Other than that, we’re pretty much tourists on a rather cramped cruise for now. Meal times are perhaps the most regulated part of the day: policed by the head stewardess, there are a multitude of unwritten but very much spoken rules. The first, and most important, is that no scientist may sit at the captain’s table (identified by it being the first table on the left). The second rule is no workwear; the third rule is when you’ve finished your main course, move — anywhere — take your dessert with you, and the fourth is always obey timings: Breakfast is 07:30‒08:30. Lunch is 11:30‒12:30. Dinner is 17:30‒18:30. If you arrive too early, or too late to finish your meal by the end time, you will be told. And the last rule is to clear up after yourself. I have seen people reprimanded for breaching each one of these rules, but it’s more information than a personal attack. We all eat together (as many as can fit in the smallish mess), with the ship’s officers (on the famous captain’s table).
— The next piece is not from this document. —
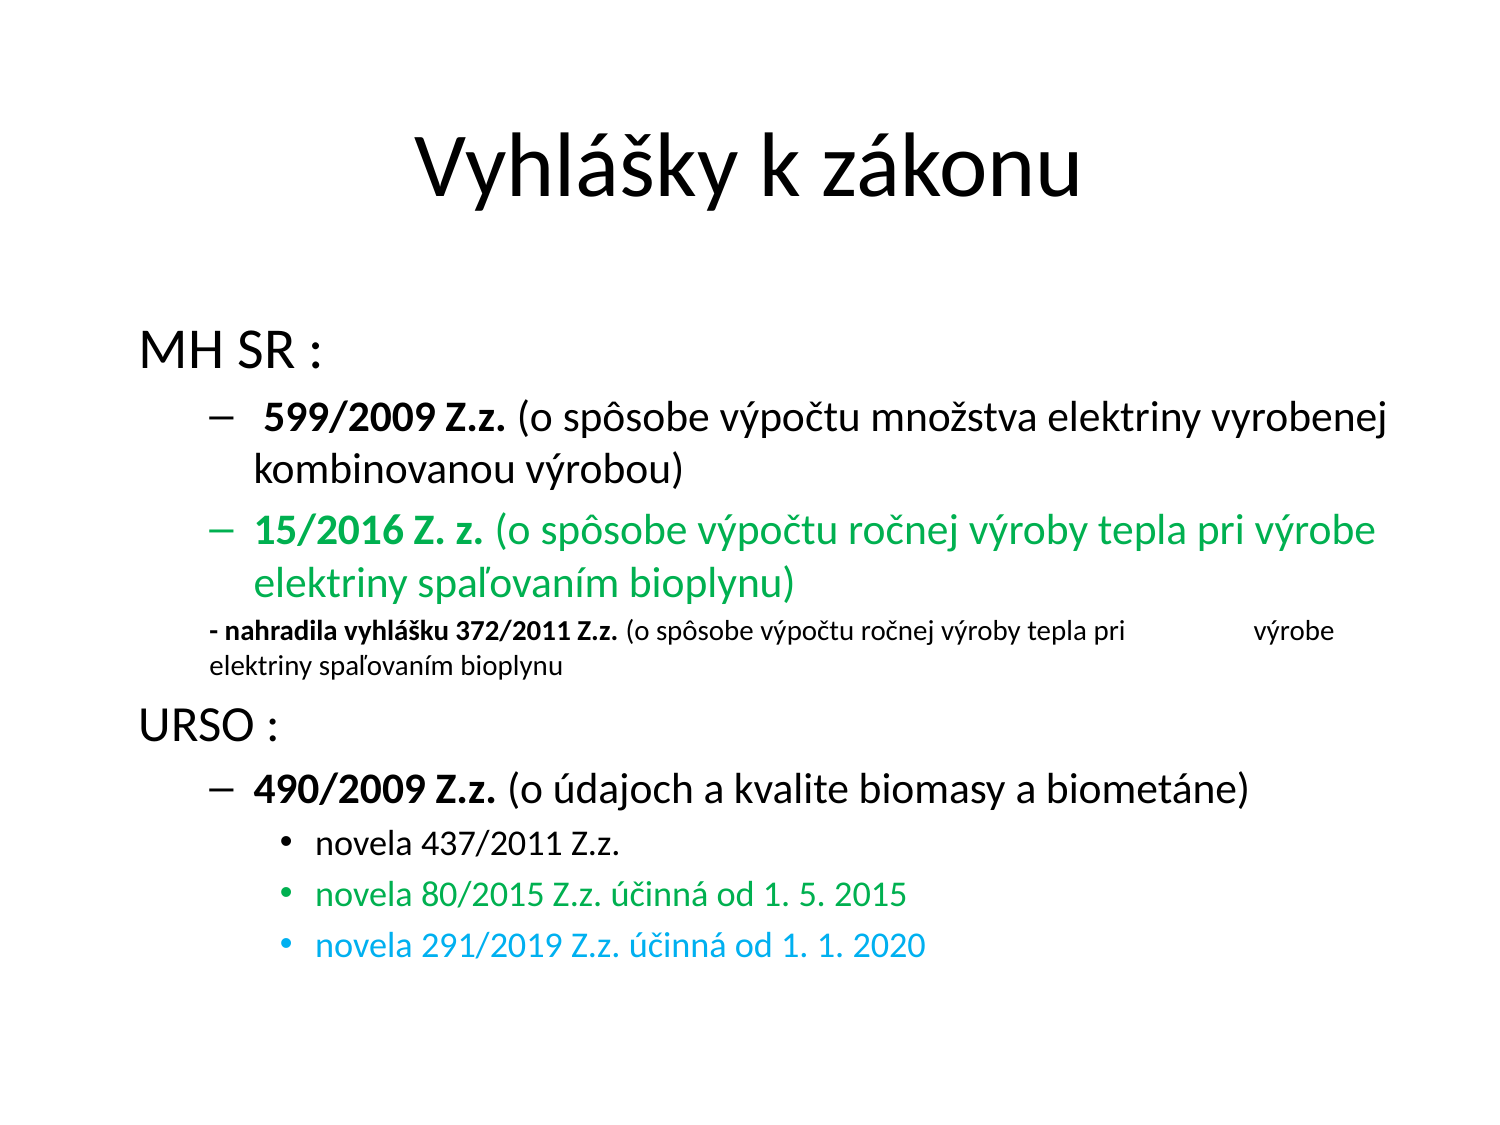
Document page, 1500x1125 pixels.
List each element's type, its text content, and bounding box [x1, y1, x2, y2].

title Vyhlášky k zákonu [111, 66, 1388, 255]
list MH SR : 599/2009 Z.z. (o spôsobe výpočtu množstva elektriny vyrobenej kombinovanou výrobou) 15/2016 Z. z. (o spôsobe výpočtu ročnej výroby tepla pri výrobe elektriny spaľovaním bioplynu) - nahradila vyhlášku 372/2011 Z.z. (o spôsobe výpočtu ročnej výroby tepla pri výrobe elektriny spaľovaním bioplynu URSO : 490/2009 Z.z. (o údajoch a kvalite biomasy a biometáne) novela 437/2011 Z.z. novela 80/2015 Z.z. účinná od 1. 5. 2015 novela 291/2019 Z.z. účinná od 1. 1. 2020 [123, 302, 1435, 978]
The ship’s crew eat in the other mess, which is also the location of the fabled “Zillertal” pub on Tuesdays, Thursdays and Sundays. I’ll write about them when we have one.

Otherwise, we are at liberty to go wherever and do whatever we like. With a few limited exceptions, nowhere is off-limits to us. I’ve been whale-watching and horizon-watching on top of the bridge, at the stern, and on the heli-deck. There is also a gym (with treadmills and an erg), and a swimming pool and sauna, the former with basketball hoops at either end. It’s empty at the moment, so it looks more like a blue basketball court with a drain in the middle than a swimming pool.

The open deck of a ship, painted green with a yellow circle and a white letter H. The wake of the ship extends away to the horizon in a deep blue sea.
Steaming south: view from above the helideck as we leave Africa behind and journey towards Antarctica.

We are now 250 nautical miles southeast of the Cape of Good Hope, with 2000 NM to go until we get to Neumeyer Station (or rather the Ekström Ice Shelf edge). I’ll send another update in a bit!